# Exercise materials
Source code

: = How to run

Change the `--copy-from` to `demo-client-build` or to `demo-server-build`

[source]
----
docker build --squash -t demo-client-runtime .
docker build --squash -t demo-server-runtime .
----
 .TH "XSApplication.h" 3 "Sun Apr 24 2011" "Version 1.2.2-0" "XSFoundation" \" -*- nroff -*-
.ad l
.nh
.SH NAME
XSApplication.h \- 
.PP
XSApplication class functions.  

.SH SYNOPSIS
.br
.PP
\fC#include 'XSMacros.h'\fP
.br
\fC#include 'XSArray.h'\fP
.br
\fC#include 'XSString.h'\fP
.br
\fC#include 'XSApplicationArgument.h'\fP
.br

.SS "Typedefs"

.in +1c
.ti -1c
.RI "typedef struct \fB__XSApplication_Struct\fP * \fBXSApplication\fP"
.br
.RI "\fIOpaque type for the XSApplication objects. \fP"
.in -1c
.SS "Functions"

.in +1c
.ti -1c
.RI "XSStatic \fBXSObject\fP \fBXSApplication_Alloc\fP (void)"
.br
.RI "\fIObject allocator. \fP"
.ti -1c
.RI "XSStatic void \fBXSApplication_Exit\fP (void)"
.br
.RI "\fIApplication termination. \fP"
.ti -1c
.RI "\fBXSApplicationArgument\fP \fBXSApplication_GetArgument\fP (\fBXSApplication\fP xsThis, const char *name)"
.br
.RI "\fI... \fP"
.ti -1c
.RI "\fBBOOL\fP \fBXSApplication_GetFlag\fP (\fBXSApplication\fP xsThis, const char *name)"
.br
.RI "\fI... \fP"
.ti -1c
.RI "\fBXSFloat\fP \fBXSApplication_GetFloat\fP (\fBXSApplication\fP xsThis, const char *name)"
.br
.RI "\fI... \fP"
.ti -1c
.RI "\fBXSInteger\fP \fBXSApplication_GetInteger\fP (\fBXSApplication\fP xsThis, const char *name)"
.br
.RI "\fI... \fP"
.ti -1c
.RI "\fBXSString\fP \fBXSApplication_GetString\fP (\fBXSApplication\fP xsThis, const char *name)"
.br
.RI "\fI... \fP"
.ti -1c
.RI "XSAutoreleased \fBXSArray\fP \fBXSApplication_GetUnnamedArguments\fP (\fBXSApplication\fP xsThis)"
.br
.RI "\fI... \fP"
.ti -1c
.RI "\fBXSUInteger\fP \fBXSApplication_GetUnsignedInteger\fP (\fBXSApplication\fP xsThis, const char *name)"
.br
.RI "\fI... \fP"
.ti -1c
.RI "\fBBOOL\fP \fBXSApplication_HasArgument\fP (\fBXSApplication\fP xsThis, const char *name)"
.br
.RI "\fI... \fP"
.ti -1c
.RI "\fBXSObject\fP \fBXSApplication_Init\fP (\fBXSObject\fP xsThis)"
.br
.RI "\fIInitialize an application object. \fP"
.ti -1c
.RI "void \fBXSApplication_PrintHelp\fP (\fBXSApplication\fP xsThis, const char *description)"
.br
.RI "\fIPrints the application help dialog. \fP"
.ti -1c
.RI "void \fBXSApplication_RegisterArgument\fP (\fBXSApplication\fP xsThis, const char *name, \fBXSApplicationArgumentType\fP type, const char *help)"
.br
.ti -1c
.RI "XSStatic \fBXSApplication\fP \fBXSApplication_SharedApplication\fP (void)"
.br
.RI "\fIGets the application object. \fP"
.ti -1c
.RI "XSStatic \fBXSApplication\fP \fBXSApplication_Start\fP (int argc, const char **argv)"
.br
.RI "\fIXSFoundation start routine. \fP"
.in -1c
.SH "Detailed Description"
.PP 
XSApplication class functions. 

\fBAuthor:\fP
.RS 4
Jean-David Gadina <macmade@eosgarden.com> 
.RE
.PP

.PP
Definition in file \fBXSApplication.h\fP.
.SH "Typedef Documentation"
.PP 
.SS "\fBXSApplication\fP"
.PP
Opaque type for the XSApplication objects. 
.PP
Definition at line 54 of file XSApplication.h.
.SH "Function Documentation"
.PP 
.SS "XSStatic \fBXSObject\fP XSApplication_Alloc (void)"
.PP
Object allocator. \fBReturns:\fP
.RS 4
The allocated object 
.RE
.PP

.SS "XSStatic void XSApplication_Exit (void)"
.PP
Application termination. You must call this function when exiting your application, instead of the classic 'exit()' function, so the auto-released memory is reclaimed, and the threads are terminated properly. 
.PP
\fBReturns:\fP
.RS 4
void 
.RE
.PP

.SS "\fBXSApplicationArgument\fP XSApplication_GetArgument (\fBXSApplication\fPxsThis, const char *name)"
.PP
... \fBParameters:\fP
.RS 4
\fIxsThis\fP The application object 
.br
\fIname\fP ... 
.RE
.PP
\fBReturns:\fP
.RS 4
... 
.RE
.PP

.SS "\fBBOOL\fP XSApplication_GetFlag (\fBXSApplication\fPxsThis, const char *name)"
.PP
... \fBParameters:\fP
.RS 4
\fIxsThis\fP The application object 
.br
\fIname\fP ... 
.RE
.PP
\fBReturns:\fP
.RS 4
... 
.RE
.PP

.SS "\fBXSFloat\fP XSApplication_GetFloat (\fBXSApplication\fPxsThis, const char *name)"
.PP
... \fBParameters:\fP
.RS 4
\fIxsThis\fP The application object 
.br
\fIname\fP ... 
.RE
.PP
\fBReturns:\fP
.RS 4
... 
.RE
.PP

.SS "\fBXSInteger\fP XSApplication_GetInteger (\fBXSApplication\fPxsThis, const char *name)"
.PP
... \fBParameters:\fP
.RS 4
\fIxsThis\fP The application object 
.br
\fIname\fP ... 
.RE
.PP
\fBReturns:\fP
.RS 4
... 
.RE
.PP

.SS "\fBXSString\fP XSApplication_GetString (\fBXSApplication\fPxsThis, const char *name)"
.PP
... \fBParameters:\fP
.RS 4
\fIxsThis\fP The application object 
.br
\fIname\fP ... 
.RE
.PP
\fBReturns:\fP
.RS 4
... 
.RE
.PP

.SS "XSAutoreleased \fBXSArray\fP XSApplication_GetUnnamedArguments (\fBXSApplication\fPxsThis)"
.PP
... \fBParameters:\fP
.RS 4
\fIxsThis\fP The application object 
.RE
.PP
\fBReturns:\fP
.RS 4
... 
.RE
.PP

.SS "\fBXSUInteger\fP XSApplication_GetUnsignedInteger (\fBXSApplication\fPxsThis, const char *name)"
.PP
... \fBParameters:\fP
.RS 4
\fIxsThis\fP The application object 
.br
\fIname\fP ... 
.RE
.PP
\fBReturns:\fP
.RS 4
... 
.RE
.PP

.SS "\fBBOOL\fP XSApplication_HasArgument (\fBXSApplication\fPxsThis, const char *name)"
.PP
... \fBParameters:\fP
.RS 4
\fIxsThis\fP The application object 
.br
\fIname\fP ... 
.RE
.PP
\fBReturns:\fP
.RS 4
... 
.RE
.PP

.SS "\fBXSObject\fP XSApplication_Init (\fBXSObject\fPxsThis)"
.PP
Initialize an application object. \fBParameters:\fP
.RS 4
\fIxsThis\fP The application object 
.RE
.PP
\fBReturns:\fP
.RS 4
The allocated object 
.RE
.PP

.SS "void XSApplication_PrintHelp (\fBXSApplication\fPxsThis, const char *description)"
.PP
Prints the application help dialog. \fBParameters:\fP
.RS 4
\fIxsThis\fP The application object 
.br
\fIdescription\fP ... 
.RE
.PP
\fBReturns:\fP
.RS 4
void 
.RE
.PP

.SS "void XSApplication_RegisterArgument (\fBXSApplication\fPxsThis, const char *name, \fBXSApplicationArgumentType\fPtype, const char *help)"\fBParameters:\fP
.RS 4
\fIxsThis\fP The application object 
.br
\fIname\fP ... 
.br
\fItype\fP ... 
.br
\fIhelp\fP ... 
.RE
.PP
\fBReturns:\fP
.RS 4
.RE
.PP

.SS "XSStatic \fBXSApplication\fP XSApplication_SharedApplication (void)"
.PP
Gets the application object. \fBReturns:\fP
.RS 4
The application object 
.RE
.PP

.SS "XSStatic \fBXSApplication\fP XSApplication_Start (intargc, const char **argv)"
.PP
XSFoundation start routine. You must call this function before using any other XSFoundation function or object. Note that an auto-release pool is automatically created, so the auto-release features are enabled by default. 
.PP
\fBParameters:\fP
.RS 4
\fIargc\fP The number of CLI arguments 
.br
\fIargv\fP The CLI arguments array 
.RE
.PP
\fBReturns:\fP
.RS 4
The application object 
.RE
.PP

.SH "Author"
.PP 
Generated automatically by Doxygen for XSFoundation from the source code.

# Exercise goal
Look through the listing above and give the number of lines containing the string "Definition", with nothing else.

# Task result
2